**WHAT YOU HAVE TO DO**
Please copy every record below exactly and leave out the pictures.

**Structured pose outputs**
┄┄┄┄┄┄

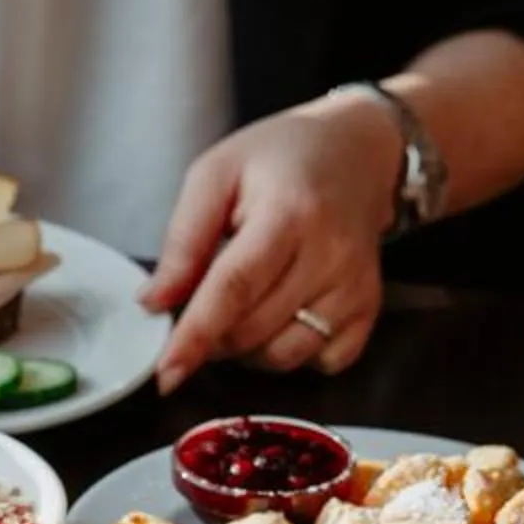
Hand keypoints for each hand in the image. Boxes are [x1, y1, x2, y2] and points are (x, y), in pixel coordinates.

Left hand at [140, 90, 408, 388]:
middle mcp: (330, 255)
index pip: (234, 289)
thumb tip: (153, 303)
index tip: (166, 372)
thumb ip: (184, 240)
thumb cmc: (278, 159)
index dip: (196, 335)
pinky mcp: (370, 308)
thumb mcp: (215, 174)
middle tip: (201, 303)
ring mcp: (355, 285)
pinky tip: (281, 315)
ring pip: (283, 355)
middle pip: (252, 329)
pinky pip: (323, 362)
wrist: (355, 151)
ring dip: (247, 348)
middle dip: (211, 335)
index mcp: (288, 214)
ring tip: (242, 304)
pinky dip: (292, 353)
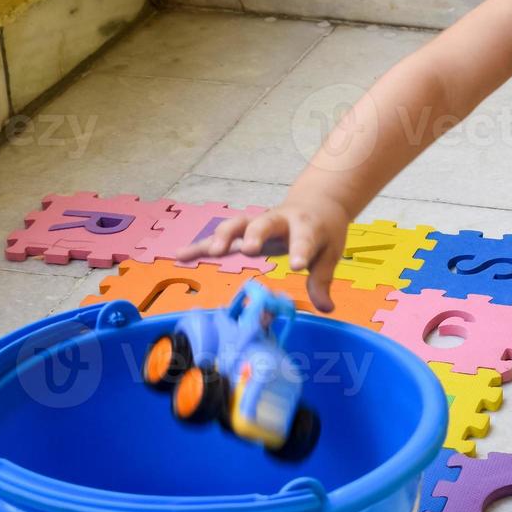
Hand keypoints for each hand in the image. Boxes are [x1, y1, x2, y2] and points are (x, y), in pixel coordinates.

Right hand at [174, 196, 349, 312]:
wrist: (314, 202)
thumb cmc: (322, 230)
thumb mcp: (330, 253)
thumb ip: (322, 280)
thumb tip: (325, 309)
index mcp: (306, 225)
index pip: (304, 238)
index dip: (301, 251)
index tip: (298, 266)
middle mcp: (279, 220)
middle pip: (264, 223)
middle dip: (256, 235)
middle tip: (249, 249)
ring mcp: (259, 224)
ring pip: (238, 224)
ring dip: (224, 236)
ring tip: (213, 252)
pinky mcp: (245, 231)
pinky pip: (221, 237)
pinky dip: (201, 245)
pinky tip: (181, 255)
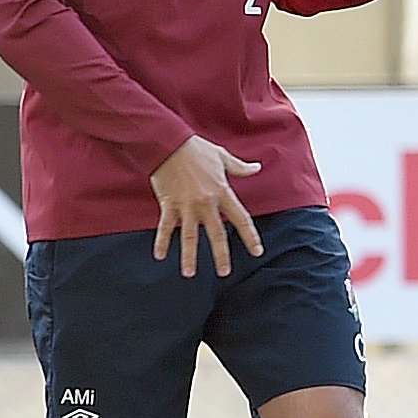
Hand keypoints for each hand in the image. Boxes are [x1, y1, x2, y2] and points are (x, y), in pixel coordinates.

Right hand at [150, 135, 262, 277]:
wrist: (168, 143)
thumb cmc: (196, 149)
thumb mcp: (223, 157)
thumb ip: (240, 167)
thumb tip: (257, 167)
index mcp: (222, 192)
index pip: (241, 219)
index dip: (250, 236)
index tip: (257, 252)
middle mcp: (206, 203)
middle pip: (216, 234)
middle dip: (221, 255)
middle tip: (224, 273)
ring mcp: (186, 206)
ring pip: (189, 236)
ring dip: (189, 256)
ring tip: (189, 274)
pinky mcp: (168, 204)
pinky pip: (164, 227)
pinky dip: (161, 241)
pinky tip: (159, 256)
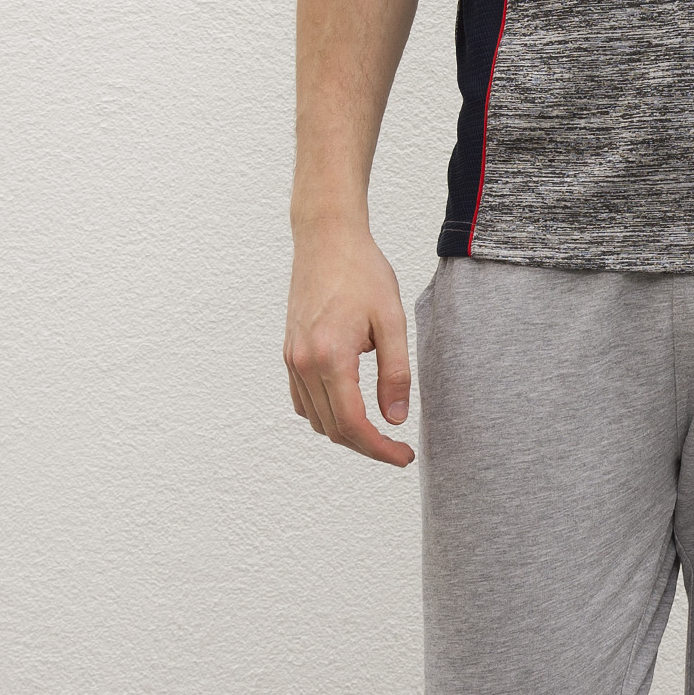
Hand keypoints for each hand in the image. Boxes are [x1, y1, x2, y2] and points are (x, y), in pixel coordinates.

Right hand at [284, 225, 414, 464]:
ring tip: (379, 430)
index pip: (353, 424)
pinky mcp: (289, 353)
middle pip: (333, 429)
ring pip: (315, 420)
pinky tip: (350, 408)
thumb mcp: (393, 320)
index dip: (380, 449)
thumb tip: (396, 418)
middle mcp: (304, 363)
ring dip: (346, 433)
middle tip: (398, 448)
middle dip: (367, 446)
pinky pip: (302, 401)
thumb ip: (395, 373)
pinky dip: (325, 415)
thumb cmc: (363, 272)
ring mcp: (292, 359)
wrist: (326, 239)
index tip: (404, 456)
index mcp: (331, 357)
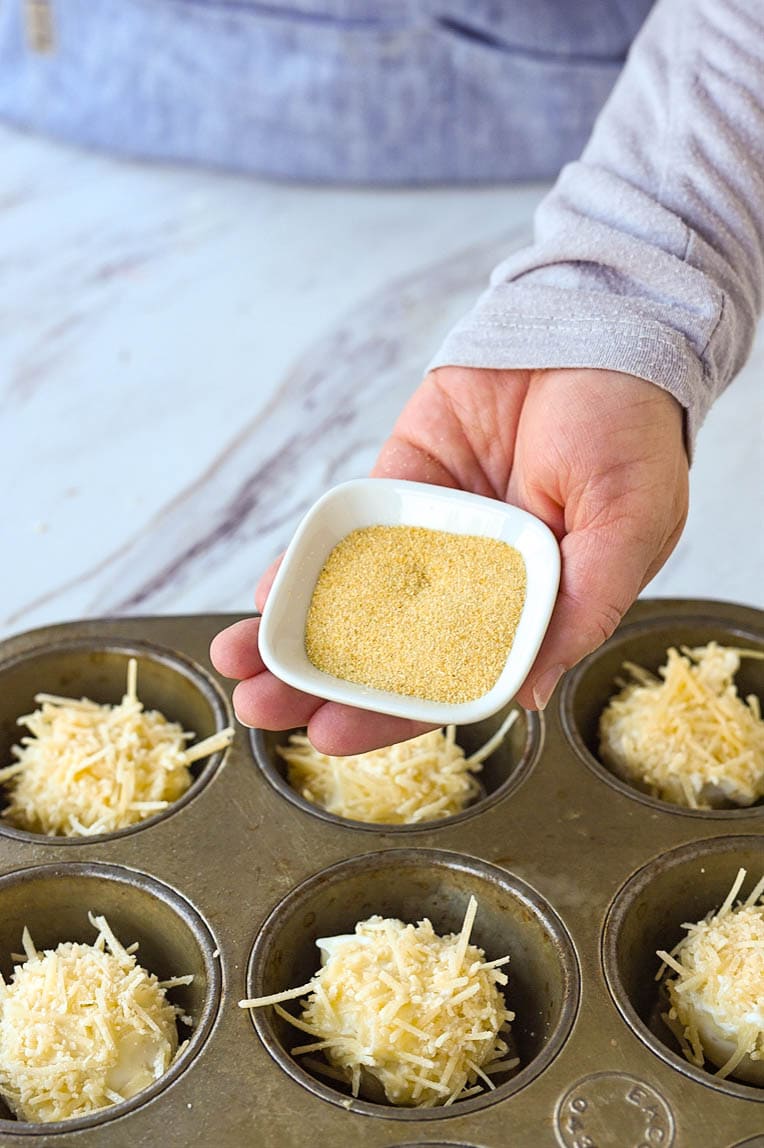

┄┄┄┄┄┄

**RESULT OF THE TASK**
Hand keypoints for each hand in the image. Boxes are [x1, y1, x2, y2] and points are (x, y), in pixel coordinates.

Left hand at [140, 90, 408, 388]:
middle mcp: (330, 255)
index pip: (234, 289)
thumb tip: (153, 303)
index tip: (166, 372)
thumb ip: (184, 240)
thumb cmc: (278, 159)
index dip: (196, 335)
pinky mcp: (370, 308)
thumb mcp: (215, 174)
middle tip: (201, 303)
ring mcp: (355, 285)
pinky tip: (281, 315)
ring pip: (283, 355)
middle pip: (252, 329)
pinky pip: (323, 362)
wrist: (355, 151)
ring dip: (247, 348)
middle dip: (211, 335)
index mcp: (288, 214)
ring tip: (242, 304)
pinky dip: (292, 353)
Hand keypoints for each hand in the image. Boxes are [x1, y1, x2, y2] and points are (x, y), in pixel coordinates.

Right hand at [174, 196, 349, 312]:
wrist: (314, 202)
thumb cmc: (322, 230)
thumb mcp: (330, 253)
thumb ip: (322, 280)
thumb tip: (325, 309)
index mcp: (306, 225)
index pip: (304, 238)
index dip: (301, 251)
index tip: (298, 266)
middle mcp: (279, 220)
middle pip: (264, 223)
middle dip: (256, 235)
middle tip: (249, 249)
ring mcp: (259, 224)
ring pip: (238, 224)
ring dip: (224, 236)
ring tip: (213, 252)
pinky mcp: (245, 231)
pinky pip: (221, 237)
pinky dip: (201, 245)
pinky tip: (181, 255)
Hand keypoints for each hand in the image. Boxes are [x1, y1, x2, y2] and points are (x, y), in pixel coordinates.

Right hand at [150, 135, 262, 277]:
wrist: (168, 143)
thumb cmc: (196, 149)
thumb mcp: (223, 157)
thumb ip: (240, 167)
thumb tip: (257, 167)
index mcp: (222, 192)
index pip: (241, 219)
index dip: (250, 236)
index tip: (257, 252)
middle mcp: (206, 203)
middle pip: (216, 234)
middle dip: (221, 255)
middle tip: (224, 273)
ring mcp: (186, 206)
ring pip: (189, 236)
ring dip: (189, 256)
ring tip: (189, 274)
pinky mcp: (168, 204)
pinky pip: (164, 227)
pinky dip: (161, 241)
pinky tip: (159, 256)
Hand keypoints for each hand in the image. Boxes are [x1, y1, x2, y2] and points are (x, y), in pixel coordinates.

Right hand at [284, 225, 414, 464]:
ring tip: (379, 430)
index pip: (353, 424)
pinky mcp: (289, 353)
middle pip: (333, 429)
ring pip: (315, 420)
pinky tip: (350, 408)
thumb mcp: (393, 320)
index dip: (380, 449)
thumb tip: (396, 418)
middle mcp: (304, 363)
ring dip: (346, 433)
middle tip: (398, 448)
middle dip: (367, 446)
pinky pip: (302, 401)
thumb ip: (395, 373)
pinky dip: (325, 415)
thumb cmc: (363, 272)
ring mcp: (292, 359)
wrist: (326, 239)
index tip: (404, 456)
index mcp: (331, 357)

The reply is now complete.